PROVIDED PASSAGE:
=== Begin Enclosure ===

# NFAA nats in cincinnati traditional RULE Question (string walk allowed or not?)



## CHPro (May 21, 2002)

Just an fyi, this is the Professional Archers thread and barebow/traditional are not Pro divisions. That said, I'm pretty certain stringwalking is not allowed in the trad class. There are some WA barebow archers who opt to compete in the NFAA trad class, they just don't stringwalk during the competition. Reason some decide to shoot in the trad class is because they shoot recurves and do not use a stabilizer. NFAA barebow includes compounds, long stabilizers and stringwalking allowed.

I'm reasonably certain most of this is accurate. The NFAA website includes all equipment rules and there are several on the olympic recurve site who can confirm or clarify what I noted above.

Good luck, great shoot.

>>--------->


----------



## Osmanthus (Dec 2, 2014)

No string walking in NFAA Trad class. A short stabilizer up to 12 inch total is allowed.


----------



## Jim C (Oct 15, 2002)

Osmanthus said:


> No string walking in NFAA Trad class. A short stabilizer up to 12 inch total is allowed.


I wish NFAA would adopt the world archery standards for Barebow. Or have a trad class for the kids. Right now USAA/WA Barebow (sort of NFAA trad class) is the fastest growing area in youth competitive archery. It is sad watching kids who really know how to make a good shot with a recurve barebow losing to compounds in the "Barebow class"-especially when some of these compound archers have far inferior form. True, once the kids hit 18 they no longer have to deal with compound archers with zero back tension and dead releases beating them. But Vegas and LAS Classic have realized that real BB archery is a recurve bow.

=== End Enclosure ===

AVAILABLE DATA:
=== Begin Enclosure ===

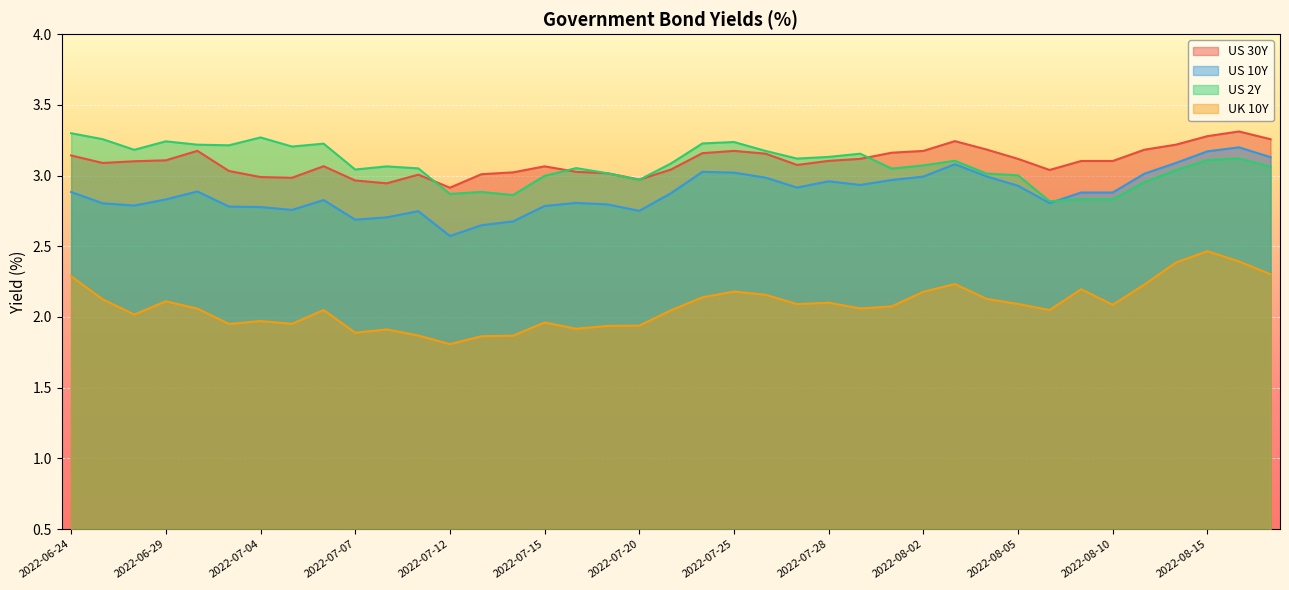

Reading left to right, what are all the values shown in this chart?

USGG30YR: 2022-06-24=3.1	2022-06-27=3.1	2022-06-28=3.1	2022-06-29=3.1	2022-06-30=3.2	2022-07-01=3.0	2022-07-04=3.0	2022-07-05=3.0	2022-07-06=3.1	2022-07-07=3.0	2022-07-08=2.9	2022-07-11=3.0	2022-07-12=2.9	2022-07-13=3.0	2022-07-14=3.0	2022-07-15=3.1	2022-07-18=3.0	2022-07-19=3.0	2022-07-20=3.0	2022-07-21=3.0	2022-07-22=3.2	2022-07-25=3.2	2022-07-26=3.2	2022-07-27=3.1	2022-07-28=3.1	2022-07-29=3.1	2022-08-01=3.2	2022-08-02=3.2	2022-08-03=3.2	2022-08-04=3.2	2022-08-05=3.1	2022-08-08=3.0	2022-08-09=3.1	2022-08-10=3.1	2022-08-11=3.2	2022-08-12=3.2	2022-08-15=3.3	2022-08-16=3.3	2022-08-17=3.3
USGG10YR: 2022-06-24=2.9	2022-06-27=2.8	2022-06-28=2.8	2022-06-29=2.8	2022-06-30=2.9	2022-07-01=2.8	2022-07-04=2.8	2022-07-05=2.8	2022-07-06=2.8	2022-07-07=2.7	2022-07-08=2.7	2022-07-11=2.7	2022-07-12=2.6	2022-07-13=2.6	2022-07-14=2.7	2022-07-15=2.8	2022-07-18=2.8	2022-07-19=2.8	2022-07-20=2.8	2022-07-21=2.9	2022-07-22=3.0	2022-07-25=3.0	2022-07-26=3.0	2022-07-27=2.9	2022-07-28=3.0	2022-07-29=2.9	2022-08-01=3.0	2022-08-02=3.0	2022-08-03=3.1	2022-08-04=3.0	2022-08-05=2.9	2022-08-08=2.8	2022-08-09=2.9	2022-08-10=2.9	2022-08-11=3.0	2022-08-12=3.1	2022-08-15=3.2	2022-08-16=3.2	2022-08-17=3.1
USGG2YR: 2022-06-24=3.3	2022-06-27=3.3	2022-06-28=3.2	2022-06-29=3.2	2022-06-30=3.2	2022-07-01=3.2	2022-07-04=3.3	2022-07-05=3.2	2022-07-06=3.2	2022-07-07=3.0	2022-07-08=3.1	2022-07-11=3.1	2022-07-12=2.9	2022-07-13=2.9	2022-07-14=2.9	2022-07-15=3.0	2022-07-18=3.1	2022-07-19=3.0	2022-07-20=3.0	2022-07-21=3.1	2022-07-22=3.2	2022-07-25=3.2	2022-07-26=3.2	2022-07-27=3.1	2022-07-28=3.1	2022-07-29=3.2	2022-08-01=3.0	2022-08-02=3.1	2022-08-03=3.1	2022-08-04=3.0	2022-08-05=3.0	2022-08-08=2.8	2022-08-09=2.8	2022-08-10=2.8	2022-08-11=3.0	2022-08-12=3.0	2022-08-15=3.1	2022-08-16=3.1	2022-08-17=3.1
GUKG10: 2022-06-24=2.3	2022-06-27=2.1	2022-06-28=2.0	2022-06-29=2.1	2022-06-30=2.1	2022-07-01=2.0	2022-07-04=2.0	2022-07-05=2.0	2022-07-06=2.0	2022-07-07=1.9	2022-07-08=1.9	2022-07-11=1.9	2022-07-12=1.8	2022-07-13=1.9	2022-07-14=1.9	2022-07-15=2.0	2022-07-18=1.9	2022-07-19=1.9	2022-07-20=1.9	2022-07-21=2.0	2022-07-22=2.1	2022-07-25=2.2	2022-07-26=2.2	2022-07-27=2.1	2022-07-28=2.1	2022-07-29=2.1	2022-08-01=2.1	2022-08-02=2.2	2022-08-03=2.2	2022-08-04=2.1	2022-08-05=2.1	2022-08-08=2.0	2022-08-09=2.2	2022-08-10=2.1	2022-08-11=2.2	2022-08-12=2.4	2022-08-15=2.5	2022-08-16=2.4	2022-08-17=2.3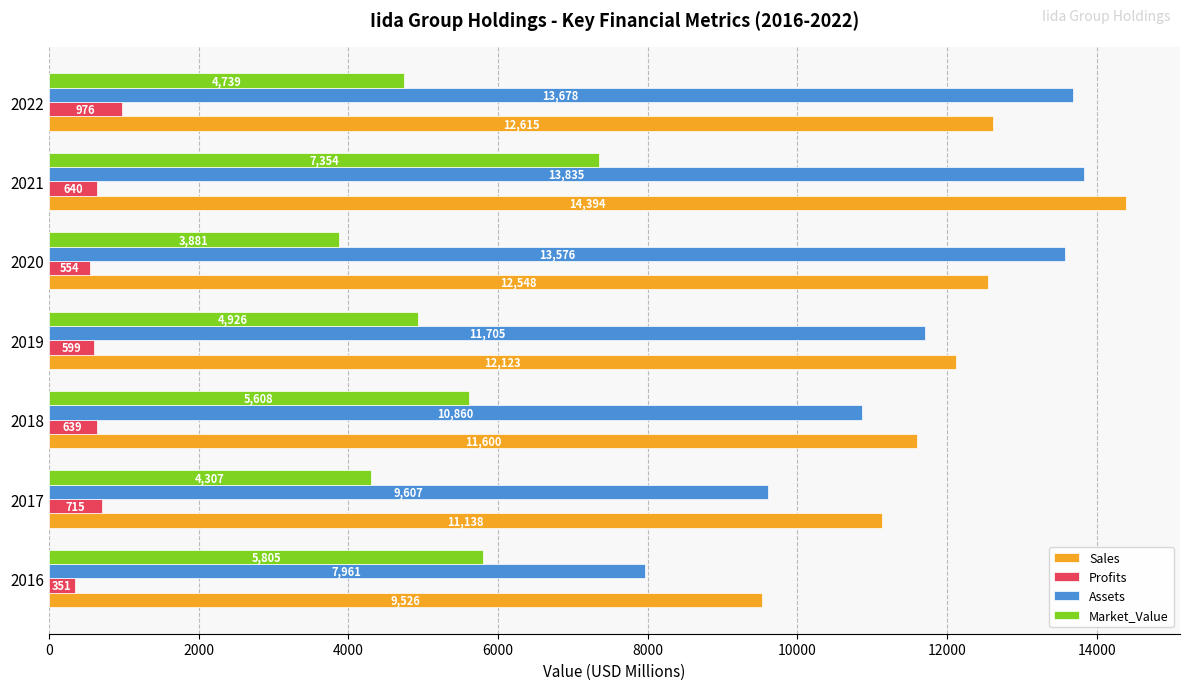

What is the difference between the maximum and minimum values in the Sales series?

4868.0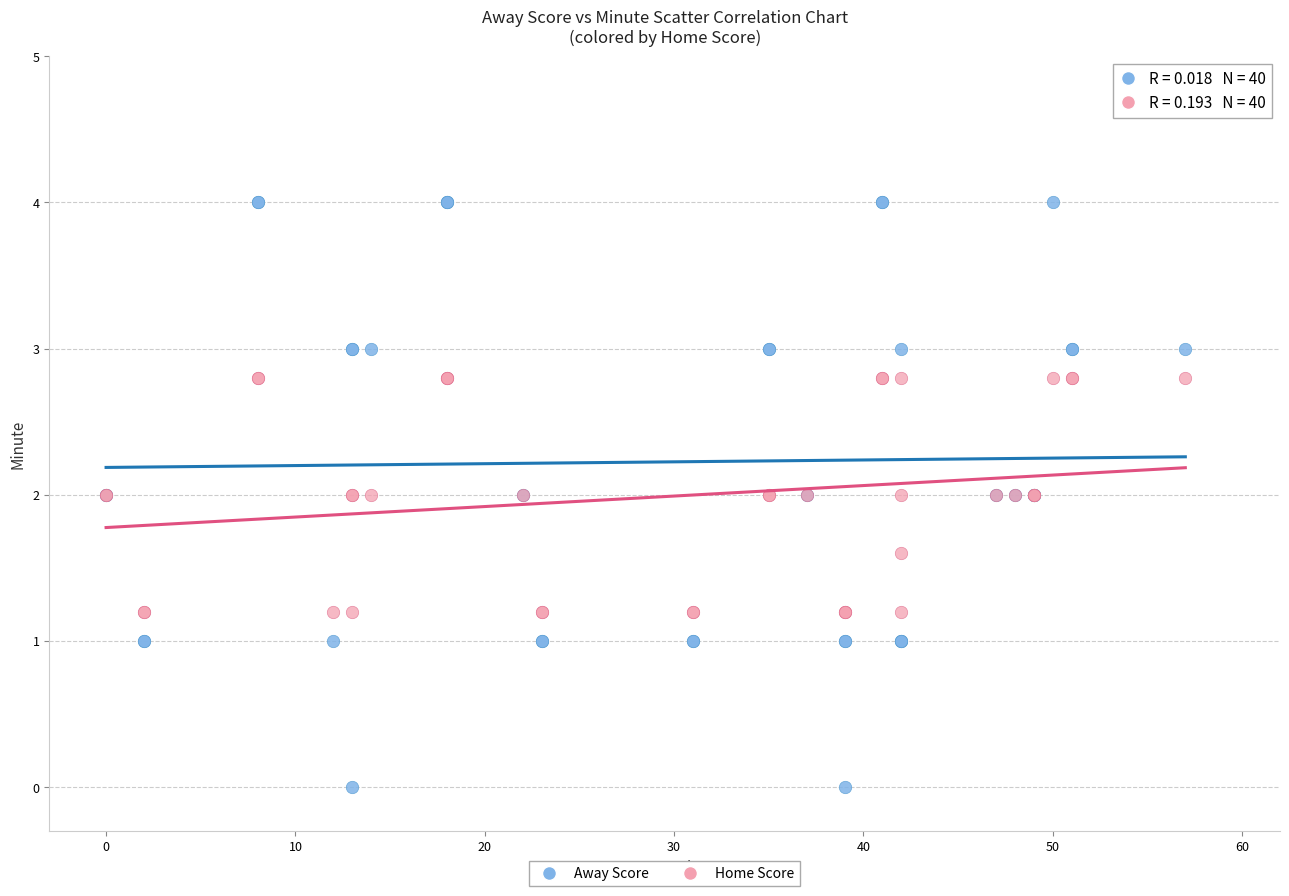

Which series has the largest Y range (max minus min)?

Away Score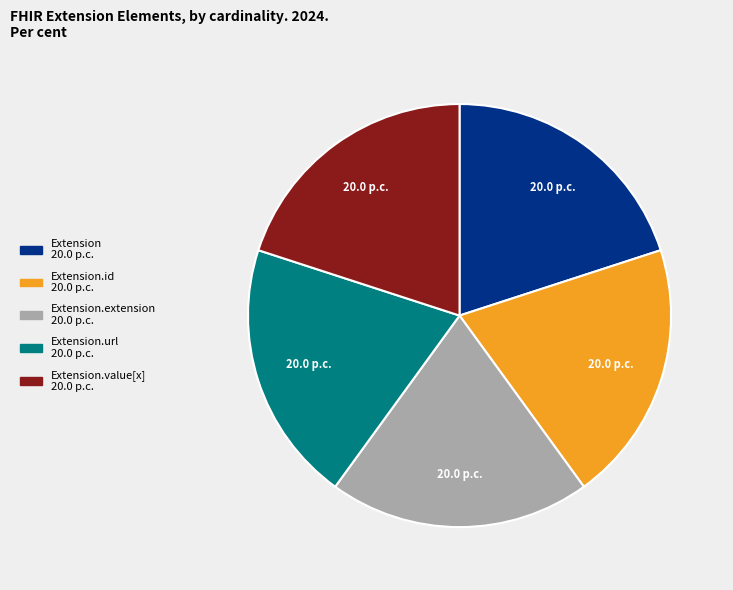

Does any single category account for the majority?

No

=== End Enclosure ===

BRIEF: Pick up the forum thread on string walking in the NFAA traditional class after its last post and write what comes next. Leave the data out of it.

RESULT:
----------



## Arcus (Jul 7, 2005)

Jim C said:


> I wish NFAA would adopt the world archery standards for Barebow...Right now USAA/WA Barebow (sort of NFAA trad class) is the fastest growing area in youth competitive archery....But Vegas and LAS Classic have realized that real BB archery is a recurve bow.


^^^


----------



## archer_nm (Mar 29, 2004)

come on Mods this is one of many that are not PRO related delete it or move it


----------



## Mo0se (Sep 24, 2002)

PRO lol


----------



## dougmax (Jul 23, 2009)

archer_nm said:


> come on Mods this is one of many that are not PRO related delete it or move it


Lol, he waited all his life to be called a pro at something and now this.


----------



## FerrumVeritas (Oct 9, 2020)

archer_nm said:


> come on Mods this is one of many that are not PRO related delete it or move it


This thread had been dead for almost 2 years. You resurrected it to complain about it?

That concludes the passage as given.